• _Supplied data_:
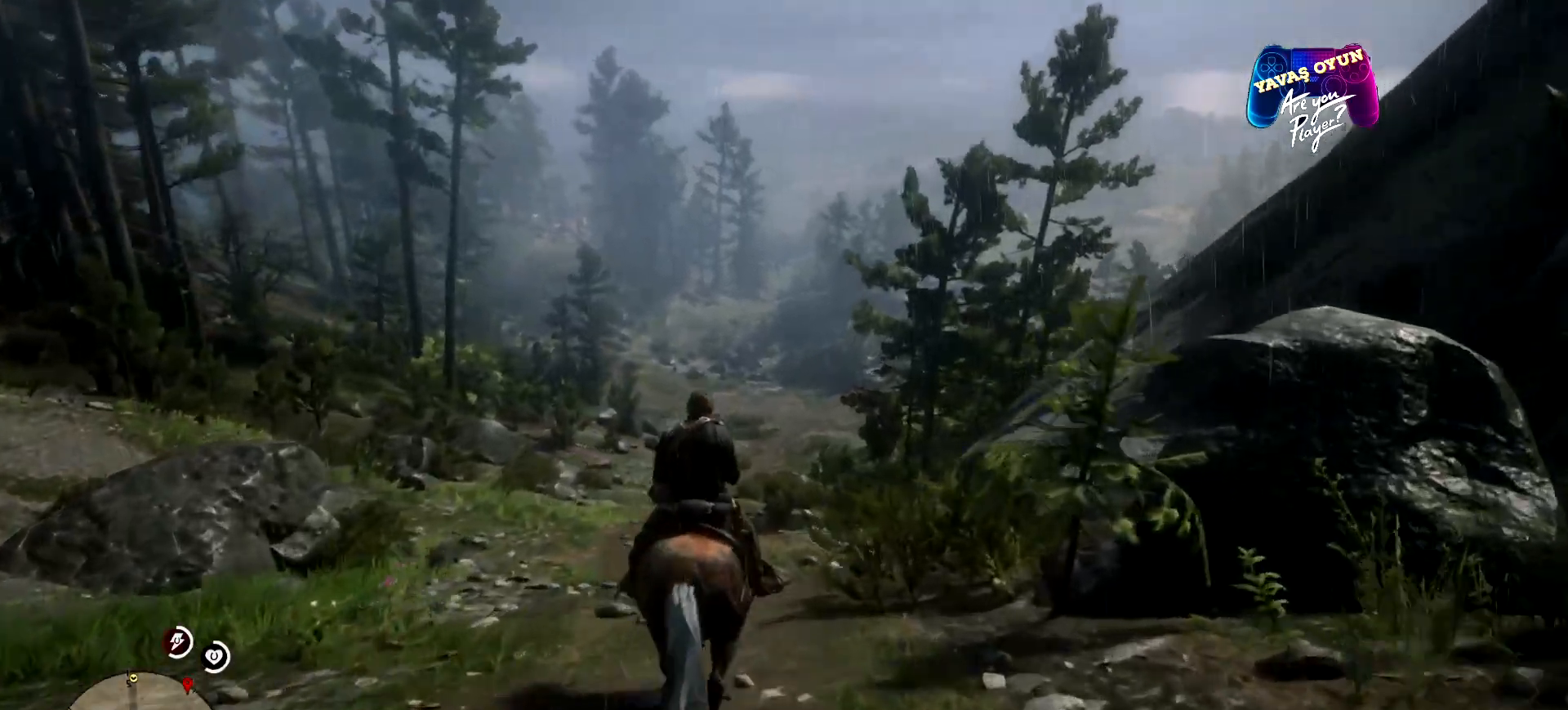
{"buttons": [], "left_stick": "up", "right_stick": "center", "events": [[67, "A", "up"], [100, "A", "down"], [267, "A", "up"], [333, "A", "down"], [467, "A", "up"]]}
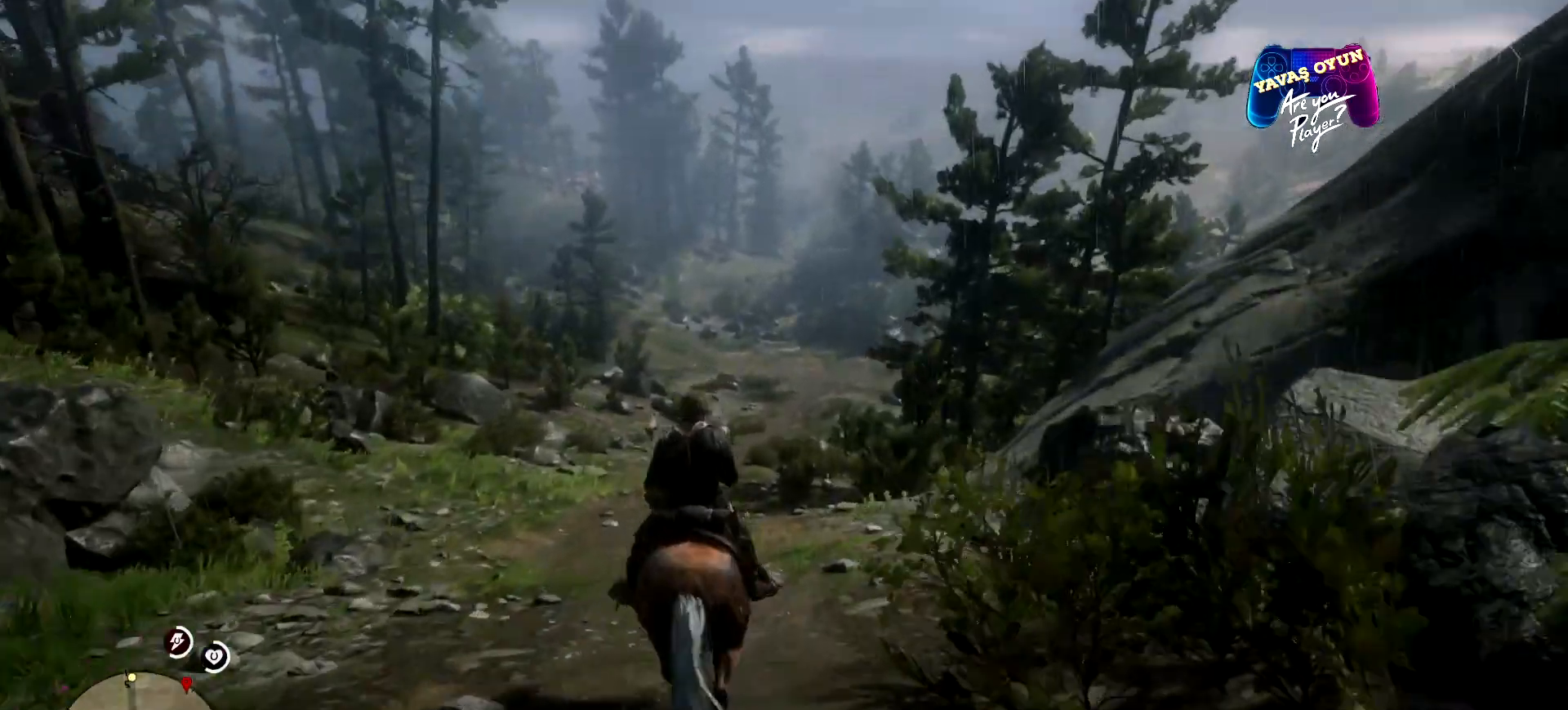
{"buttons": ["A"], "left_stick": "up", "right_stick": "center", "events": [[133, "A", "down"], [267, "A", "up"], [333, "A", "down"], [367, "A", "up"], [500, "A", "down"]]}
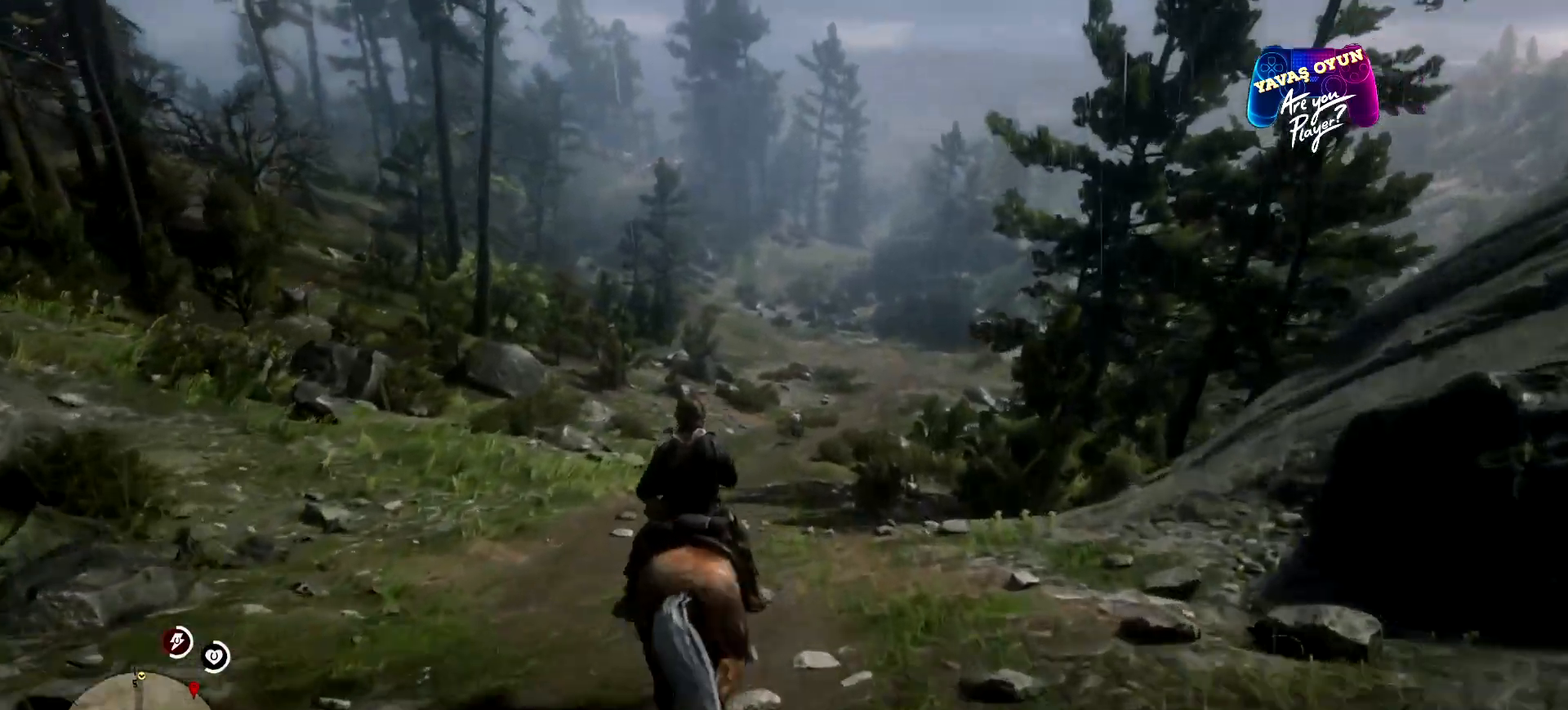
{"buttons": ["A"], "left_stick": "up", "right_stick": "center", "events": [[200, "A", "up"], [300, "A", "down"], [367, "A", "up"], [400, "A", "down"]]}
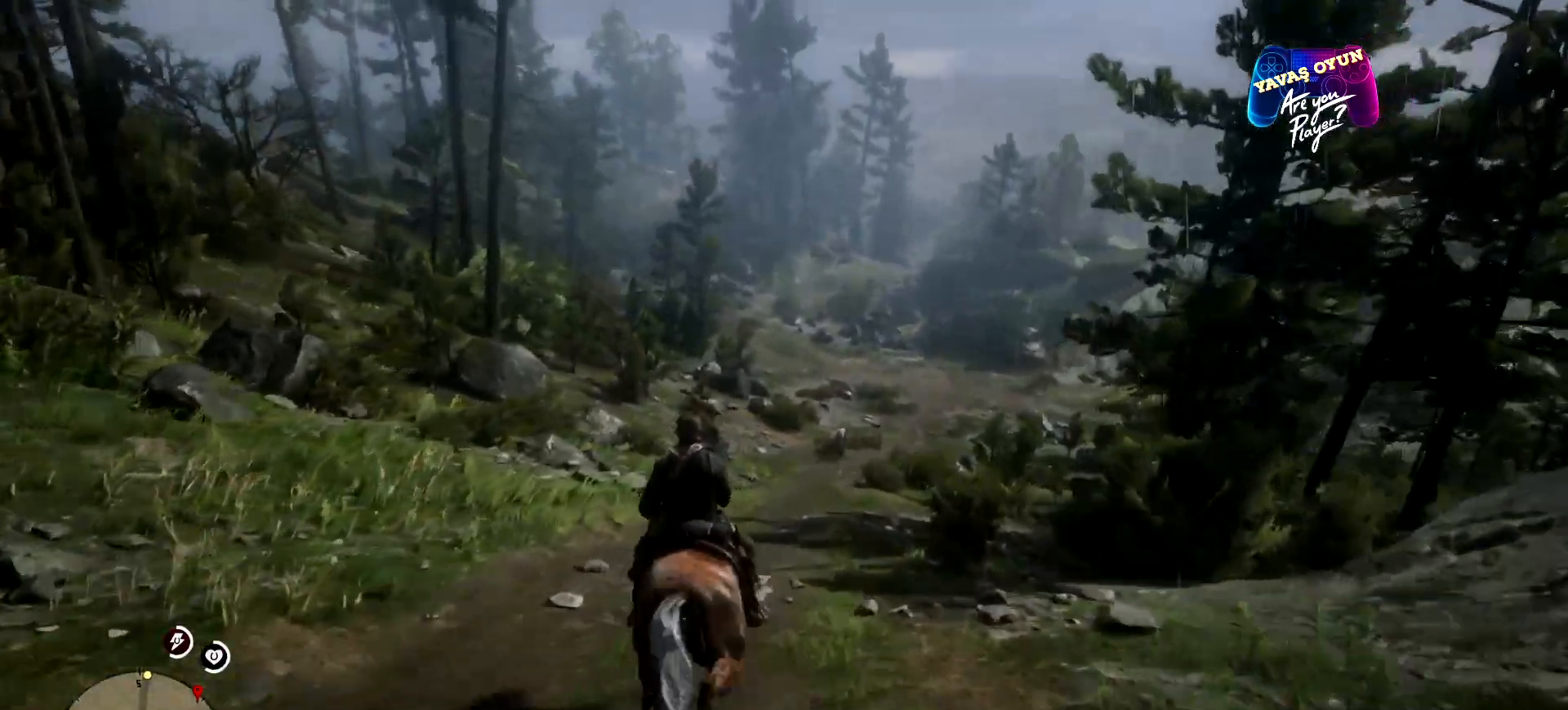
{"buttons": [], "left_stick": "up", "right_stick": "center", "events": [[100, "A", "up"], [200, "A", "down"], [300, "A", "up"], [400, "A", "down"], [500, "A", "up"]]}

• _The task_:
What is needed is an exact copy of all the data, with no images in it.

• _Exercise solution_:
{"buttons": [], "left_stick": "up", "right_stick": "center", "events": [[67, "A", "up"], [100, "A", "down"], [267, "A", "up"], [333, "A", "down"], [467, "A", "up"]]}
{"buttons": ["A"], "left_stick": "up", "right_stick": "center", "events": [[133, "A", "down"], [267, "A", "up"], [333, "A", "down"], [367, "A", "up"], [500, "A", "down"]]}
{"buttons": ["A"], "left_stick": "up", "right_stick": "center", "events": [[200, "A", "up"], [300, "A", "down"], [367, "A", "up"], [400, "A", "down"]]}
{"buttons": [], "left_stick": "up", "right_stick": "center", "events": [[100, "A", "up"], [200, "A", "down"], [300, "A", "up"], [400, "A", "down"], [500, "A", "up"]]}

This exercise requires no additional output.